Data under study Block Start

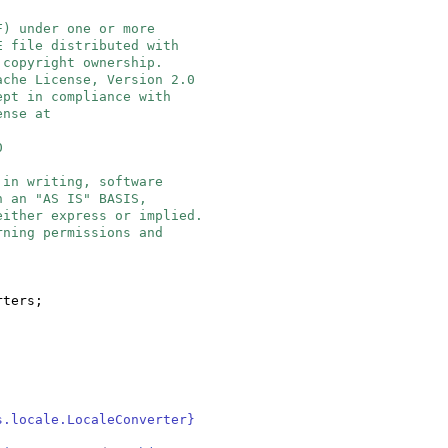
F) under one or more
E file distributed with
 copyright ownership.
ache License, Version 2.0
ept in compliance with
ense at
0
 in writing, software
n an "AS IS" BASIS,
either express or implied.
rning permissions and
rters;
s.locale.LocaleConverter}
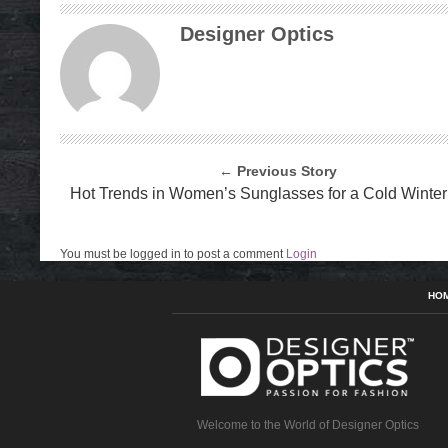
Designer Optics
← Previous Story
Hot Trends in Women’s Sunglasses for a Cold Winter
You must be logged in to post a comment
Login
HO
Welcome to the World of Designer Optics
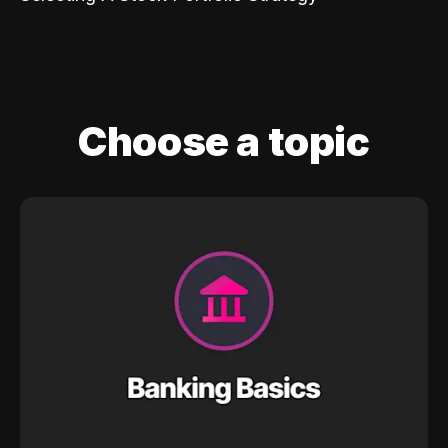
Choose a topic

Data under study Block End
Data under study Block Start

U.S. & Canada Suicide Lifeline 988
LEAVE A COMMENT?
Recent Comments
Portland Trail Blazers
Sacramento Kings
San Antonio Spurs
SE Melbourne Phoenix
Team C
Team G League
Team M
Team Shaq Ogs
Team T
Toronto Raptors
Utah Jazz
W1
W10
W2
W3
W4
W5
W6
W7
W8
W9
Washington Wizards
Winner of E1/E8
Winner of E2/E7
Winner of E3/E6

Data under study Block End
Data under study Block Start

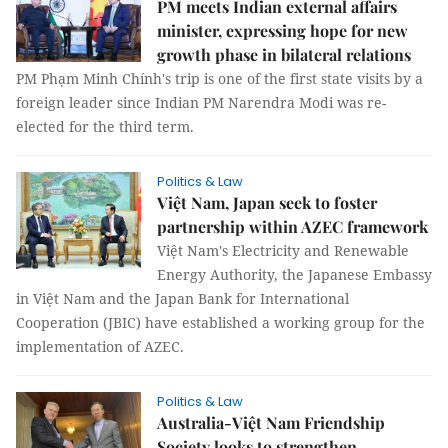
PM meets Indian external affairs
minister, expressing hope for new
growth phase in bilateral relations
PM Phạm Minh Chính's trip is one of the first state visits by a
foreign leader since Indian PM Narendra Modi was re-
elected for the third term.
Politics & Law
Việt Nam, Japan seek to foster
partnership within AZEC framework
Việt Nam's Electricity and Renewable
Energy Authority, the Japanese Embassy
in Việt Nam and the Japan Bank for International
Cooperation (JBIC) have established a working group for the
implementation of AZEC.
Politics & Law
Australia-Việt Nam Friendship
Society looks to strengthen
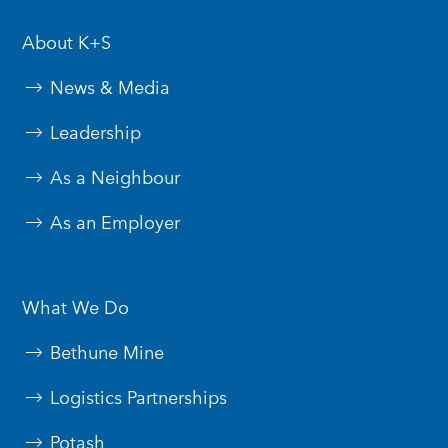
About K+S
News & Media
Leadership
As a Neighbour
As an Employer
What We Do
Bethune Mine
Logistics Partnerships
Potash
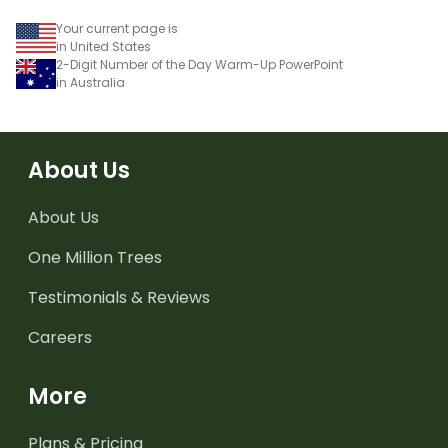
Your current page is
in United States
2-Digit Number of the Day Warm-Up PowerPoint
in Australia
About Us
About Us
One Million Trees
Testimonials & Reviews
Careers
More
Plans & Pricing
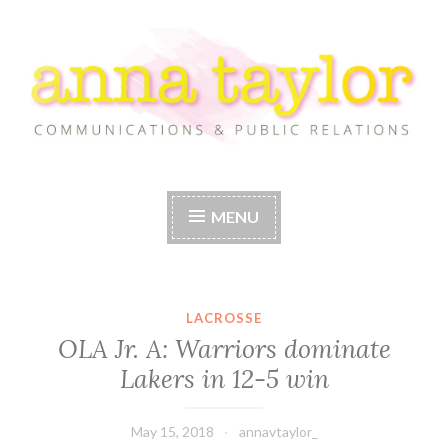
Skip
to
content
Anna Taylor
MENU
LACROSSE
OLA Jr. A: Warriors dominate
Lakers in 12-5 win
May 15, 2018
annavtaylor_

Data under study Block End

**Prompt**
Copy exactly, without pictures, the lines above from the one with "Your current page is" down to the one with "annavtaylor_", inclusive.

**Answer to the problem**
Your current page is
in United States
2-Digit Number of the Day Warm-Up PowerPoint
in Australia
About Us
About Us
One Million Trees
Testimonials & Reviews
Careers
More
Plans & Pricing
Skip
to
content
Anna Taylor
MENU
LACROSSE
OLA Jr. A: Warriors dominate
Lakers in 12-5 win
May 15, 2018
annavtaylor_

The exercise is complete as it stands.